A Piano in the Pyrenees (Tony Hawks) - He’s gone round Ireland with a fridge, played the Moldovans at tennis and now it’s off to the Pyrenees with a piano for the wackiest of English travel writers.
French Revolutions (Tim Moore) - Great title, great read: ‘Suburban slouch’ Moore cycles around France in a quest to pedal to the bottom of the Tour de France.
Birdsong (Sebastian Faulks) - The horror of trench warfare during WWI sits at the powerful heart of this novel, essential reading for anyone visiting the Battle of the Somme memorials.
The Price of Water in Finistère (Bodil Malmsten) - The story of what happened when middle-aged Swedish novelist Bodil Malmsten traded in Stockholm for the heart of Breton culture portrays daily life in Brittany beautifully.
The Ripening Sun & La Belle Saison (Patricia Atkinson) - The Atkinsons moved to Bergerac to pursue the Brit-dream of renovating an old property, only for Mr A to return home, leaving Mrs A to man the Bordeaux fort.
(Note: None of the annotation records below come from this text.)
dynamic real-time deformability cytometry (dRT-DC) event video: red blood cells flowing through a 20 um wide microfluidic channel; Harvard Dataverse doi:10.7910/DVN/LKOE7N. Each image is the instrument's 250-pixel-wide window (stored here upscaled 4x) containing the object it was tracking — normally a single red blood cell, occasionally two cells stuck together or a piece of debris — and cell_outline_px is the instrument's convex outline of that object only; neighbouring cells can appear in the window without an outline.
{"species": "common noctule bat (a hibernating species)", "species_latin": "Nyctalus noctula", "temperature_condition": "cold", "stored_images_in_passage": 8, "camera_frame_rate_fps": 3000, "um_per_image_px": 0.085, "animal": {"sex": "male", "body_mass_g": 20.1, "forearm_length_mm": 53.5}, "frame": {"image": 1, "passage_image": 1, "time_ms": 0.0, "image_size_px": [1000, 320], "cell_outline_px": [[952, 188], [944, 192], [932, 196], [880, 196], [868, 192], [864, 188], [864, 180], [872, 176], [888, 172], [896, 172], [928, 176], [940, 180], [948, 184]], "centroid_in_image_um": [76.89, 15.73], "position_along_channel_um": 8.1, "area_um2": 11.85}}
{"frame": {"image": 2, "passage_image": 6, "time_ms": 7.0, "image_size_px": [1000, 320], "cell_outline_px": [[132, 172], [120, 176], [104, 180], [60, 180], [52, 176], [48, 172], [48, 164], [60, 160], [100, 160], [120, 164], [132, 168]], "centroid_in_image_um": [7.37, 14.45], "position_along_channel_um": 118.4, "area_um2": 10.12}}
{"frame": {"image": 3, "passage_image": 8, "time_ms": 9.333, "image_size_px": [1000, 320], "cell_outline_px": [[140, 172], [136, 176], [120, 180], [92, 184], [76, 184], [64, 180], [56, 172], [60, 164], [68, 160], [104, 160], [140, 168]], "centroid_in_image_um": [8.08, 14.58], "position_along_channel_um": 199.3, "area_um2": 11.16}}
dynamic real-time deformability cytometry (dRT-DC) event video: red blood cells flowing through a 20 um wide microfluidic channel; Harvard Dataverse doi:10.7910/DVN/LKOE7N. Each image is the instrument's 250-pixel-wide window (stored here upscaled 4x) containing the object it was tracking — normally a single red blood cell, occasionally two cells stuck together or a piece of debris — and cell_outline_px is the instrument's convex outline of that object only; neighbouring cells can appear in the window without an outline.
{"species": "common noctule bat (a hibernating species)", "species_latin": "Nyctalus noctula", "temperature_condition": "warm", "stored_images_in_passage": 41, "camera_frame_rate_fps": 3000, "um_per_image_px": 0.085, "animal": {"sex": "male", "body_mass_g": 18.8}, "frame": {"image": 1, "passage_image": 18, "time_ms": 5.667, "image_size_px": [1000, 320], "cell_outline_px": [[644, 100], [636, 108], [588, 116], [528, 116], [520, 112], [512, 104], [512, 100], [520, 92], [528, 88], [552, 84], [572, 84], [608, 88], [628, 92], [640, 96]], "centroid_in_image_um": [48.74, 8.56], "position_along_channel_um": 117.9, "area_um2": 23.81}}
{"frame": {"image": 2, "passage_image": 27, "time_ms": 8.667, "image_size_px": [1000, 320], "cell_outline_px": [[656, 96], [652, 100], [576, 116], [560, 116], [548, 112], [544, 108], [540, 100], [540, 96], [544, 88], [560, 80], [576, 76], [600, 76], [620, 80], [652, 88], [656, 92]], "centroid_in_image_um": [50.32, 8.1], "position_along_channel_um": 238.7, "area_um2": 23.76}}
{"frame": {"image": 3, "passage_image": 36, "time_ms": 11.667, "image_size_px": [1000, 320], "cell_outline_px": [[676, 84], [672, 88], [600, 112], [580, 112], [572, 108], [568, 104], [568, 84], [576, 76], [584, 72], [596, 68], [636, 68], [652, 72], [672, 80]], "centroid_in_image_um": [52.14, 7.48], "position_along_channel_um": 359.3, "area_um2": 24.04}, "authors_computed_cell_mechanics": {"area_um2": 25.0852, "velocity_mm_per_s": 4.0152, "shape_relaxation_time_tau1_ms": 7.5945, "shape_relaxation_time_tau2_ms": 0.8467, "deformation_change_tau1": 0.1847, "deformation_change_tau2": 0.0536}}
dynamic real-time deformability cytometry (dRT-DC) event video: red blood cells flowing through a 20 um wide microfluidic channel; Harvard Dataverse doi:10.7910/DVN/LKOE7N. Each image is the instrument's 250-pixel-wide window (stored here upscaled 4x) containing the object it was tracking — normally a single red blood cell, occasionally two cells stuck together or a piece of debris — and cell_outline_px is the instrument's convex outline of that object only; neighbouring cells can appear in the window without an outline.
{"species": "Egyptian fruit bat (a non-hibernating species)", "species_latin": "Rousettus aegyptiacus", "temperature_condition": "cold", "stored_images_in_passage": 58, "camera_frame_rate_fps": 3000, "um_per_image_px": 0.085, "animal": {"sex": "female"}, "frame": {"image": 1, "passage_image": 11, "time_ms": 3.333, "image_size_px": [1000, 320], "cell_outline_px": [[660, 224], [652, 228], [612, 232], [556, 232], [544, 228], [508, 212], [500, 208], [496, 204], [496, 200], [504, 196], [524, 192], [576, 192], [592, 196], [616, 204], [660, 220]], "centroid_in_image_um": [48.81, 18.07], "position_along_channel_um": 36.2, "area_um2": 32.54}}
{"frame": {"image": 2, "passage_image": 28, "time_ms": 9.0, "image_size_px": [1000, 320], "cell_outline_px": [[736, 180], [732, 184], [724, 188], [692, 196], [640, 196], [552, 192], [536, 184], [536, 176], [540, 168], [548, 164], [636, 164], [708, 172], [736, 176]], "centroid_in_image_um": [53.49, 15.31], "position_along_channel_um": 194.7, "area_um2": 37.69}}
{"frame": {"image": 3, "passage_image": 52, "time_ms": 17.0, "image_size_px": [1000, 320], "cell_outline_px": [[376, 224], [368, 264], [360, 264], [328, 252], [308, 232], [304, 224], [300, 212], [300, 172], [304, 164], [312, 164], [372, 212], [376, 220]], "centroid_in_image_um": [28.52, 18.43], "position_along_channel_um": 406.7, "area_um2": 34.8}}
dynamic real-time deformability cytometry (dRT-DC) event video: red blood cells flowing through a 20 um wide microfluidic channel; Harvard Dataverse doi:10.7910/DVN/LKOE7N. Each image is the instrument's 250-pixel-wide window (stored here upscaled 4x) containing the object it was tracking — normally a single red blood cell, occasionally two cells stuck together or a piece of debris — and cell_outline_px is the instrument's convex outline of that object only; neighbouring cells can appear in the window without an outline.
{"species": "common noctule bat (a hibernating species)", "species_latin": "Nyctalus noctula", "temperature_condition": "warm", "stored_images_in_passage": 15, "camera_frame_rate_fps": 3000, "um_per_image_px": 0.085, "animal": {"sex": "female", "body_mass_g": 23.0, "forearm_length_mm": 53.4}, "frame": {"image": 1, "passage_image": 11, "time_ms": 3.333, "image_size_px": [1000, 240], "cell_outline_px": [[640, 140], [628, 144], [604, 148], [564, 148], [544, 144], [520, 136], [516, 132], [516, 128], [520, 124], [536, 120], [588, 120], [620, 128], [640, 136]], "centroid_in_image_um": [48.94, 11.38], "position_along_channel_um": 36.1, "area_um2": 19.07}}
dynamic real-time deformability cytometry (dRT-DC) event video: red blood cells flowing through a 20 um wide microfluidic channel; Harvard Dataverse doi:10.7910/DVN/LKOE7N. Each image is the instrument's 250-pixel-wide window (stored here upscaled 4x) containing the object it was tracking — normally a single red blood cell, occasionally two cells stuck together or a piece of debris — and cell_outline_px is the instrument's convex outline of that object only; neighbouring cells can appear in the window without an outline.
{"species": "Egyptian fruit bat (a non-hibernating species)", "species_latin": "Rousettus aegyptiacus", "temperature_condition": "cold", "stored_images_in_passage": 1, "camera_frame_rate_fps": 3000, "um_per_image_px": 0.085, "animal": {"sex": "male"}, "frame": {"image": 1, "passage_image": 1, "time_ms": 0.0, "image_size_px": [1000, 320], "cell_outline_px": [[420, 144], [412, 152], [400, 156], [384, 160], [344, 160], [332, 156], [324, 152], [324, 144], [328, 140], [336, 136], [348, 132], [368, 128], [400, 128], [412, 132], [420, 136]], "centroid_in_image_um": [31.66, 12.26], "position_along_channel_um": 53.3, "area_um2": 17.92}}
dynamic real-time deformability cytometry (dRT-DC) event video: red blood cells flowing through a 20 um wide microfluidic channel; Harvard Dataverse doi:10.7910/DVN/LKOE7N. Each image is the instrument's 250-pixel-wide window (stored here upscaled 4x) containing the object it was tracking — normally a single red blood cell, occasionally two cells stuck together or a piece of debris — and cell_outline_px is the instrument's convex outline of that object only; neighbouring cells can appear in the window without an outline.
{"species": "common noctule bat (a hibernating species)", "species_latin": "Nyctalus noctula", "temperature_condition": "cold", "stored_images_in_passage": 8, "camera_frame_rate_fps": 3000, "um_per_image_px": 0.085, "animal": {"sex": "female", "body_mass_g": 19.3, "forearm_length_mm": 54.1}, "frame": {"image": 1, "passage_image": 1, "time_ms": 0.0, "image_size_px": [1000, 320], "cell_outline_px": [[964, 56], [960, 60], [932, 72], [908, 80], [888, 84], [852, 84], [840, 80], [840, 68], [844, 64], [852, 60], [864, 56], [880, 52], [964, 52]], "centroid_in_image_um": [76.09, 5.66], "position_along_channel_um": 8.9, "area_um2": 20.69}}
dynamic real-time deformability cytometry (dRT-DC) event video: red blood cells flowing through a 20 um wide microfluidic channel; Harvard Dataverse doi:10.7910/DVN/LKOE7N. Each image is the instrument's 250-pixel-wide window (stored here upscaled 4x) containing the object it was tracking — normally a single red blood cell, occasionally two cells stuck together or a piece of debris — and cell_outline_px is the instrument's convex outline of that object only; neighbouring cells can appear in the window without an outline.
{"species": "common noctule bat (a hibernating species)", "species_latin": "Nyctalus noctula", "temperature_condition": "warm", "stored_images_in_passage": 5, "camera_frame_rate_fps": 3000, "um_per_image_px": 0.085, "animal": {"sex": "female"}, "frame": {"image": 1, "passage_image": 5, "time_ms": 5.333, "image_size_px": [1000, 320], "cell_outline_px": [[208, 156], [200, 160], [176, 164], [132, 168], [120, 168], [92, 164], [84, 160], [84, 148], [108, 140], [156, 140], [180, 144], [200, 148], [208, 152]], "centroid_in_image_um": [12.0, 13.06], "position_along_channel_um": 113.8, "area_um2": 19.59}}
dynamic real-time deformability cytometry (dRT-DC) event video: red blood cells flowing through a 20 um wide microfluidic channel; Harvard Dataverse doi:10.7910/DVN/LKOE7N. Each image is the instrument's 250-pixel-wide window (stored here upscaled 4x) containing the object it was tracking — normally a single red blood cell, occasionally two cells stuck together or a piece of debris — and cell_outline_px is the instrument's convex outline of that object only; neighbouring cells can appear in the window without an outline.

Clos d’Yvigne wine is now award-winning.
Down and Out in Paris and London (George Orwell) - Famous account of the time Orwell spent living with tramps in Paris and London in the late 1920s.
Tender is the Night & Bits of Paradise (F Scott Fitzgerald) - Vivid accounts of life during the decadent 1920s Jazz Age on the Côte d’Azur.
A Motor-flight Through France (Edith Wharton) - Classic travelogue of three pioneering automobile trips embarked on by the Whartons around belle époque France from 1906 to 1907.